FAS-FPNet: FAS-FPNet is obtained by adding an SPP-Block into FA-FPNet. The effect of SPP-Block can be testified by comparing the performances of FA-FPNet and FAS-FPNet and the effect of the CAPE-Block can be testified by comparing the performances of FAS-FPNet and FASC-Net.
The number of parameters, experimental results and detailed configurations of those variants are shown in
Table 9.
ASIR-Block: The first and second rows of
Table 9 indicate that the mAP of A-FPNet has dropped by 0.9% compared to FPNet, but the number of parameters of A-FPNet is only 1/14 of FPNet, and the FPS of A-FPNet is 2.5 times that of FPNet. This proves that ASIR-Block can extract some stable features of the target with few parameters for target detection and accelerate the detection speed of the network. That is because the Channel-Shuffle mechanism and depthwise convolution in ASIR-Block work together to extract more detailed features with fewer parameters.
Focus-Block: It is obvious from the second and third rows of
Table 9 that compared with A-FPNet, the mAP and FPS of FA-FPNet increased by 0.4% and 1.6 respectively. It seems that the improvement effect is not very obvious, because the image resolution in the SSDD dataset is not high enough.
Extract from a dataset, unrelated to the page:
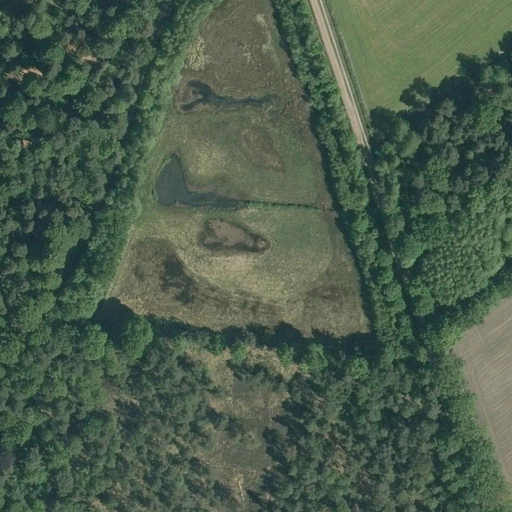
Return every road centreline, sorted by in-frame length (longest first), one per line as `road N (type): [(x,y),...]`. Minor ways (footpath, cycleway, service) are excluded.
road 1 (track): [(483,511),(313,0)]
road 2 (track): [(0,358),(81,224),(167,0)]
road 3 (track): [(0,110),(63,0)]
Focus-Block can quickly down-sample high-resolution remote sensing images without losing information. Focus-Block does not show obvious advantages since the image resolution in the SSDD dataset is 480 × 480. When applied to higher resolution remote sensing images, Focus-Block can show more powerful performance.
SPP-Block: The third and fourth rows of
Table 9 show that compared with FA-FPNet, the mAP of FAS-FPNet increased by 2.2%, and its FPS decreased by 2.8%, which proves that SPP-Block can extract the most important context features without affecting the detection speed. Because SPP-Block uses Maxpool operations of different kernel sizes for feature fusion to increase the receptive field of feature maps, this way of feature fusion has little effect on the running speed of the entire network, the performance is significantly improved owing that it can separate out the most significant context features.
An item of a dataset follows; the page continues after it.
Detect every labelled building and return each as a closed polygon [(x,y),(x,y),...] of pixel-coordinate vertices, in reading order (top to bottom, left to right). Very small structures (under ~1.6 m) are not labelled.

CAPE-Block: Compared with FAS-FPNet, the mAP of FAS-FPNet increased by 2.7%, and its FPS decreased by 5.8 while adding some parameters. This shows that upgrading FPN-Block to CAPE-Block can indeed shorten the path of information transmission, and use the precise positioning information stored in low-level features to enhance the detection ability. Although the addition of a bottom-up enhancement path and channel attention mechanism slightly reduced the detection speed, the detection performance has been greatly improved.